ACTIVITY >> Up to and including the line with "utility pole detection(560, 0, 600, 120), 14922", return every line from the start of the entries below exactly.

Stored data entries
<<<<
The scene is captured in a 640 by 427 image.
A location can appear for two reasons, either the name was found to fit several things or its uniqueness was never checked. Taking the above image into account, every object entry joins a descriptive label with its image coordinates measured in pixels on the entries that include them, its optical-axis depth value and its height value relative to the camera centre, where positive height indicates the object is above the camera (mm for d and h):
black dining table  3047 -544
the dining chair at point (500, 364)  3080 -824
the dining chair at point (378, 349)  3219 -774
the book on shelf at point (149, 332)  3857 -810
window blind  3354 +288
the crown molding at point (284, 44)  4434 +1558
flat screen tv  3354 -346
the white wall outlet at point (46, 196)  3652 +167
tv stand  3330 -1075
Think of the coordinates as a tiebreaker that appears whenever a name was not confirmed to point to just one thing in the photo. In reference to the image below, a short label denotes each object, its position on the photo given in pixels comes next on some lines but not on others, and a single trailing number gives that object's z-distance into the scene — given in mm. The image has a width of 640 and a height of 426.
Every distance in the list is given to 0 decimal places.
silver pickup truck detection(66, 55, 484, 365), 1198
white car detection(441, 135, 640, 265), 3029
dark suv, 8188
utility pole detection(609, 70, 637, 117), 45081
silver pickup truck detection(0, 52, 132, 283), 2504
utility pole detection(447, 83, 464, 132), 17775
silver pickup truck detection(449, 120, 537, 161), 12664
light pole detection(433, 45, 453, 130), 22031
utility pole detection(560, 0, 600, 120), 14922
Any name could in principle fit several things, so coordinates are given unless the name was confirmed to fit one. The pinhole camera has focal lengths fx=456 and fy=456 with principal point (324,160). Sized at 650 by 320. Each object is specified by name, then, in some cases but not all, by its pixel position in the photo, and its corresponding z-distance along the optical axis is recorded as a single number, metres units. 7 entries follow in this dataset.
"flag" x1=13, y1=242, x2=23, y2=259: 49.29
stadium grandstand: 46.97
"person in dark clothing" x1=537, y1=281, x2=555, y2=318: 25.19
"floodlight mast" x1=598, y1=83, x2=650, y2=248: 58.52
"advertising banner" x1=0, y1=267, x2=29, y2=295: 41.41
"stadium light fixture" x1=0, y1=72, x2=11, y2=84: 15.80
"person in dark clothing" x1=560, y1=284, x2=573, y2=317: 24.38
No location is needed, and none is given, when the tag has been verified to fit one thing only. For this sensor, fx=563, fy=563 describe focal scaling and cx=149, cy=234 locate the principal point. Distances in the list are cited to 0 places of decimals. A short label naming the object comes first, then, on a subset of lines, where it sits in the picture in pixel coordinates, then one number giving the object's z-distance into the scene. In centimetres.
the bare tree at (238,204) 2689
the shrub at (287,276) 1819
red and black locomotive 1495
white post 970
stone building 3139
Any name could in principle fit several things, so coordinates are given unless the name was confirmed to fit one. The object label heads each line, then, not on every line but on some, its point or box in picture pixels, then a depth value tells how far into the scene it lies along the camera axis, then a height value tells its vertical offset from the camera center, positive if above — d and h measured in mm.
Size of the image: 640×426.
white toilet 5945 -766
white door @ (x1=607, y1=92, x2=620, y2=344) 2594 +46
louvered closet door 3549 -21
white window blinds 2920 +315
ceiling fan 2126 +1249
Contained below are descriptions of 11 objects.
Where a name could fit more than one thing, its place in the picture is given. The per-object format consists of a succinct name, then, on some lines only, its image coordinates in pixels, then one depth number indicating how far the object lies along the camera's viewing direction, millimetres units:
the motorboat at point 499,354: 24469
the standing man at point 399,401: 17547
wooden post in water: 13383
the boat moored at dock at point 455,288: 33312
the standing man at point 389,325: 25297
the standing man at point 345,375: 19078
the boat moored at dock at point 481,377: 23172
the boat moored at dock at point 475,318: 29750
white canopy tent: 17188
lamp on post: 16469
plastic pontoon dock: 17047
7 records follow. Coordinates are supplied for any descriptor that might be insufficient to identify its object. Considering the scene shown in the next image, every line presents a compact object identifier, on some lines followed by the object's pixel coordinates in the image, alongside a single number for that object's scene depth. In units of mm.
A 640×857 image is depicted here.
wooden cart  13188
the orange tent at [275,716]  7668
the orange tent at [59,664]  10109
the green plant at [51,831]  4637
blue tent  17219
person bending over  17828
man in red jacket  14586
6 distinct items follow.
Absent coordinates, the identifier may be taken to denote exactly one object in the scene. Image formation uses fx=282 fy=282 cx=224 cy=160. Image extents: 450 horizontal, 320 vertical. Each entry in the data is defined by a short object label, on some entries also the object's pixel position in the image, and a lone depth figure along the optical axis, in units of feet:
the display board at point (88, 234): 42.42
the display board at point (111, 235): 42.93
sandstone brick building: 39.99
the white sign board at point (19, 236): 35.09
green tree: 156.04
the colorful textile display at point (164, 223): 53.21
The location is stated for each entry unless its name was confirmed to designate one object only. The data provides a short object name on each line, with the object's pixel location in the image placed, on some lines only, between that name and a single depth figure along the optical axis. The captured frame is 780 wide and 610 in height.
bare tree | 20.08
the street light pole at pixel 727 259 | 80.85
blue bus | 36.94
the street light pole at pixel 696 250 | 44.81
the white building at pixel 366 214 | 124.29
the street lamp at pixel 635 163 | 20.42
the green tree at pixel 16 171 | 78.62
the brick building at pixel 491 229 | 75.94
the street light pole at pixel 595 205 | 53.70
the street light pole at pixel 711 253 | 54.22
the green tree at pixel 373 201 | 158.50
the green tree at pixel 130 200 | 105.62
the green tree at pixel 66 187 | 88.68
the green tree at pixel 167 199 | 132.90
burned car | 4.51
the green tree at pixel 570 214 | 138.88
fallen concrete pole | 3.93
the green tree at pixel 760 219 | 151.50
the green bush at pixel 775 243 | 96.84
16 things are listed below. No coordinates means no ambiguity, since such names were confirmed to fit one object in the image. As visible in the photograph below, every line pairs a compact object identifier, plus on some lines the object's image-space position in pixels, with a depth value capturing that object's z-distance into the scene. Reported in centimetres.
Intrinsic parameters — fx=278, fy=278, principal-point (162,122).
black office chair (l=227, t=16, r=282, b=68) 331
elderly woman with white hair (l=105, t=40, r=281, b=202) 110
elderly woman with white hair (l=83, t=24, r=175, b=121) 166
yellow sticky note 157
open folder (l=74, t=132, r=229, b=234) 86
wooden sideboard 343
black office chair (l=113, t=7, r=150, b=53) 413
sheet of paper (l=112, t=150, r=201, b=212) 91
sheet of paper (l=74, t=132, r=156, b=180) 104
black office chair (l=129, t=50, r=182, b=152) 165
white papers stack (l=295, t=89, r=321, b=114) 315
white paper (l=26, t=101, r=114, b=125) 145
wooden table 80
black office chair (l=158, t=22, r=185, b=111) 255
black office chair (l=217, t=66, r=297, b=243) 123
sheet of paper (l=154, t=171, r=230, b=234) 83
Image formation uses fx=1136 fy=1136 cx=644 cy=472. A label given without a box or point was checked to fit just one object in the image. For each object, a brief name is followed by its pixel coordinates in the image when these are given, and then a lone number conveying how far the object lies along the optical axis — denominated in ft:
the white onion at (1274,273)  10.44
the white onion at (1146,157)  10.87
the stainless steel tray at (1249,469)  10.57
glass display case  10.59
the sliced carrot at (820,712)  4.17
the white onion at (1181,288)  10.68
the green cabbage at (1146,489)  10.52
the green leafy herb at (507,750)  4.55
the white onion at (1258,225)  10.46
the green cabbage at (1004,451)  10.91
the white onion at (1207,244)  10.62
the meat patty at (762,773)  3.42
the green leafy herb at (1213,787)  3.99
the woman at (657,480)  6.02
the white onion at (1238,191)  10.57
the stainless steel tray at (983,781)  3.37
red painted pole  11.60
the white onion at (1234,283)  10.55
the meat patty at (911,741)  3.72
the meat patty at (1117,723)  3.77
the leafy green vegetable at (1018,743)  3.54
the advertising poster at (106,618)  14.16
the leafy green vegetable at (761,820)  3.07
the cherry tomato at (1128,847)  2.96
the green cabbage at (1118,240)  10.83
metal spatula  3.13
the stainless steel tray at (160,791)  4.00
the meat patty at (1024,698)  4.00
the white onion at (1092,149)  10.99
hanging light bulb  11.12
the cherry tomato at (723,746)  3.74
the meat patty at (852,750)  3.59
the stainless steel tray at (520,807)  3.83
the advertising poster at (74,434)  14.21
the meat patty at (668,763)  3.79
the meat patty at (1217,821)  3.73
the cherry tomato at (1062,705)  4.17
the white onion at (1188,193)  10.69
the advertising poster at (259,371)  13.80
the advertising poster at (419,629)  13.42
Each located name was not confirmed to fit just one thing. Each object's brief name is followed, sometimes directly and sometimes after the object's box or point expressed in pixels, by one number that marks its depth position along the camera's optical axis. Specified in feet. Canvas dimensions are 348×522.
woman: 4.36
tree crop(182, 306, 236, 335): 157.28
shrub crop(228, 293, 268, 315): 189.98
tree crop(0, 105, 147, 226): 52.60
>>>>
TASK RESULT >>
The scene is captured in a 640 by 427 image.
A location can appear for two reasons, either the name was found to fit several things or its uniqueness was never checked. Taking the above image into account, every object entry joins a descriptive label with its image coordinates measured in pixels on the entries that include them, its optical-axis depth value and its height value relative to the camera centre, where positive height indicates the object is above the camera (mm for d and h):
black dining table  3047 -544
the dining chair at point (500, 364)  3080 -824
the dining chair at point (378, 349)  3219 -774
the book on shelf at point (149, 332)  3857 -810
window blind  3354 +288
the crown molding at point (284, 44)  4434 +1558
flat screen tv  3354 -346
the white wall outlet at point (46, 196)  3652 +167
tv stand  3330 -1075
Think of the coordinates as a tiebreaker that appears whenever a name was not confirmed to point to just one thing in the photo. In reference to the image below, a short label denotes each object, its position on the photo given in pixels comes next on some lines but not on others, and a single trailing number gives that object's z-distance into the scene — given in mm. The image has a width of 640 and a height of 426.
Every distance in the list is given to 0 decimal places.
silver pickup truck detection(66, 55, 484, 365), 1198
white car detection(441, 135, 640, 265), 3029
dark suv, 8188
utility pole detection(609, 70, 637, 117), 45081
silver pickup truck detection(0, 52, 132, 283), 2504
utility pole detection(447, 83, 464, 132), 17775
silver pickup truck detection(449, 120, 537, 161), 12664
light pole detection(433, 45, 453, 130), 22031
utility pole detection(560, 0, 600, 120), 14922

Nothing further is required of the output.